On that day, I did the only thing I knew to do, which was to quit writing and let the feeling pass. As I began returning to myself and life seemed worth living again, it was easy to view my little slip as a narrow escape from Hell. But for my awareness I’d be there still, trapped in a world without happiness. One must be vigilant, tend the fires our heart, lest the world go dark again.
Except here’s the truth: though I would not want to go back to that Hellish place, I do not know how I would be able to do the work I’m doing now without the twenty years I spent there. The experience of trying and trying and trying to create something that will please other people has been invaluable as I write and talk about creating things without thinking about other people. It is the source of my authority.
It is easy for me to believe this same vigilance must be applied to my son Sawyer. But for my attention our world could become a science fiction dystopia, a hellish place where he never thrives because he never learns and changes. This vigilance is unnecessary for two reasons. First, everyone learns and grows. It doesn’t matter what label you have or haven’t received in your life, you will learn and grow. It’s what humans do, whether they want to or not.
Second, somewhere in the future a flower I cannot at the moment perceive will bloom for Sawyer, a flower whose roots were sown in all the turbulence and uncertainty of the present I can perceive. That I wish to see and hold that flower now has been the suffering of my life. Let me see the prize so that I might know the game was worth playing. The game is always worth playing once I allow myself to play it. All the prizes I’ve received in my life have been lost or forgotten, and the still the game goes on. The game does not recognize victory or defeat, it just goes on and on, with no boundaries, and no clock, just the field and all the equal players.

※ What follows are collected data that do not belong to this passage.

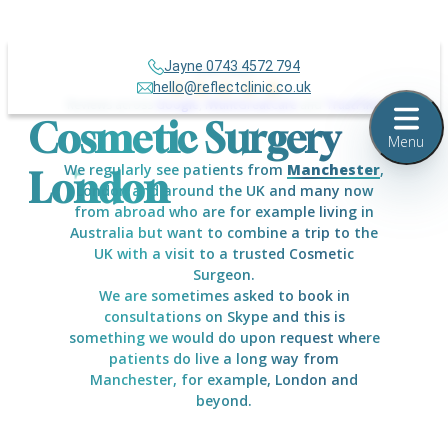
Jayne 0743 4572 794
Over 500+
hello@reflectclinic.co.uk
Reviews across
Google
,
IWantGreatCare
and
TrustPilot
Cosmetic Surgery
Menu
We regularly see patients from
Manchester
,
London
London and around the UK and many now
from abroad who are for example living in
Australia but want to combine a trip to the
UK with a visit to a trusted Cosmetic
Surgeon.
We are sometimes asked to book in
consultations on Skype and this is
something we would do upon request where
patients do live a long way from
Manchester, for example, London and
beyond.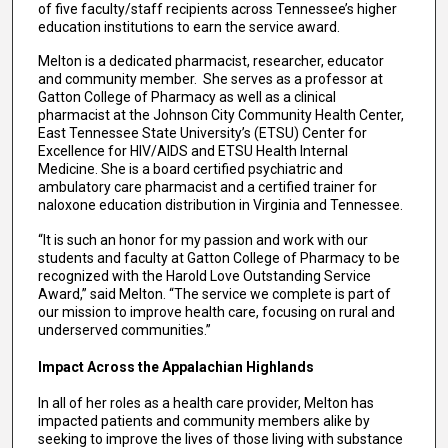
of five faculty/staff recipients across Tennessee’s higher
education institutions to earn the service award.
Melton is a dedicated pharmacist, researcher, educator
and community member. She serves as a professor at
Gatton College of Pharmacy as well as a clinical
pharmacist at the Johnson City Community Health Center,
East Tennessee State University’s (ETSU) Center for
Excellence for HIV/AIDS and ETSU Health Internal
Medicine. She is a board certified psychiatric and
ambulatory care pharmacist and a certified trainer for
naloxone education distribution in Virginia and Tennessee.
“It is such an honor for my passion and work with our
students and faculty at Gatton College of Pharmacy to be
recognized with the Harold Love Outstanding Service
Award,” said Melton. “The service we complete is part of
our mission to improve health care, focusing on rural and
underserved communities.”
Impact Across the Appalachian Highlands
In all of her roles as a health care provider, Melton has
impacted patients and community members alike by
seeking to improve the lives of those living with substance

I was having coffee the other day with a writer I’d recently met at a conference. We were having a great conversation, as often happens when two people who share so many interests and beliefs get to really know one another for the first time. I was feeling particularly bouncy that day, and I found I was talking quickly, trying to keep up with the ideas that came as fast as she or I finished the last one. In the middle of one particularly rapid back and forth she stopped me and asked, “Are you ADHD?”

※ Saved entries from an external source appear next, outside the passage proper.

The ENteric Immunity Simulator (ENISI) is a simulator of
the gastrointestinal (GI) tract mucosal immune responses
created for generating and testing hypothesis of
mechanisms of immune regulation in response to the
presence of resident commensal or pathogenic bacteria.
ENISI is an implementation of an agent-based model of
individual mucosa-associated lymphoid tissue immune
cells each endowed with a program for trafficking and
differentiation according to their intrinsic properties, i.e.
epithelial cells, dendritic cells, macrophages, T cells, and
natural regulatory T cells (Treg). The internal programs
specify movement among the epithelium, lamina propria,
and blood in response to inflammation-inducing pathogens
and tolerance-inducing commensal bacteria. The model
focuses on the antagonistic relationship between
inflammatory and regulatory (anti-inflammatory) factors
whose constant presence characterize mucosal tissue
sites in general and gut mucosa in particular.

“ADHD. You’re zipping from one idea to the next. I can keep up, but you move really fast. I was wondering if you have ADHD. I have ADHD.”
“Not that I know of.”
I am fifty years old, and this was the first time anyone had ever suggested I had something. I knew her question was more commiserative than diagnostic, but I found it disorienting. For a moment I began picturing myself not just as Bill, but as Bill plus this thing that, by no will of my own, could control my behavior. By this understanding, no matter how we parse it, to have this thing meant I was a little less free.

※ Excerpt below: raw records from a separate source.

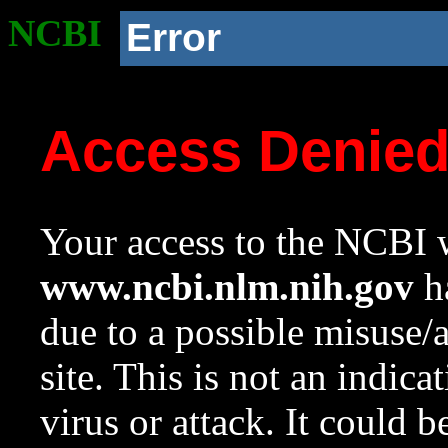
NCBI
Error
Access Denie
Your access to the NCBI w
www.ncbi.nlm.nih.gov
ha
due to a possible misuse/
site. This is not an indica
virus or attack. It could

Which is why I have never said my son Sawyer is autistic. I sometimes find myself needing to quickly explain to someone why we homeschool him or the particular nature of his challenges, and I’ll say he was, “diagnosed on the autism spectrum,” but even this feels dishonest. It places him in a special category that I don’t believe exists, a category that doesn’t serve him or me or the person asking about him. If a special category exists for Sawyer, then such categories conceivably exist for us all.
Last year a young man approached me after I’d delivered a keynote speech that included a brief story about Sawyer. He wanted to ask me about writer’s block and his concerns over rejection. As we talked about the nature of thought, and how difficult it is to write while worrying what other people think of us, he mentioned that he had once been diagnosed with Asperger’s Syndrome.
“Is that right?” I said.
“Yes. But I don’t deal with that any more.” He waved his hand as if dismissing it. “I’m done with that.”
This seemed exactly right to me. I know labels and diagnosis are supposed to be useful. Someone is doing something we don’t understand; sometimes that someone is us. We give that someone a label and now we can say they are doing this thing because of what of they have. Yet I decline any explanation for what I do other than the exercise of my own free will. That I am not always in command of those choices, that I am not even always aware that I have made a choice is irrelevant. What looks like dysfunction is only practice, another person learning how to live their life on purpose.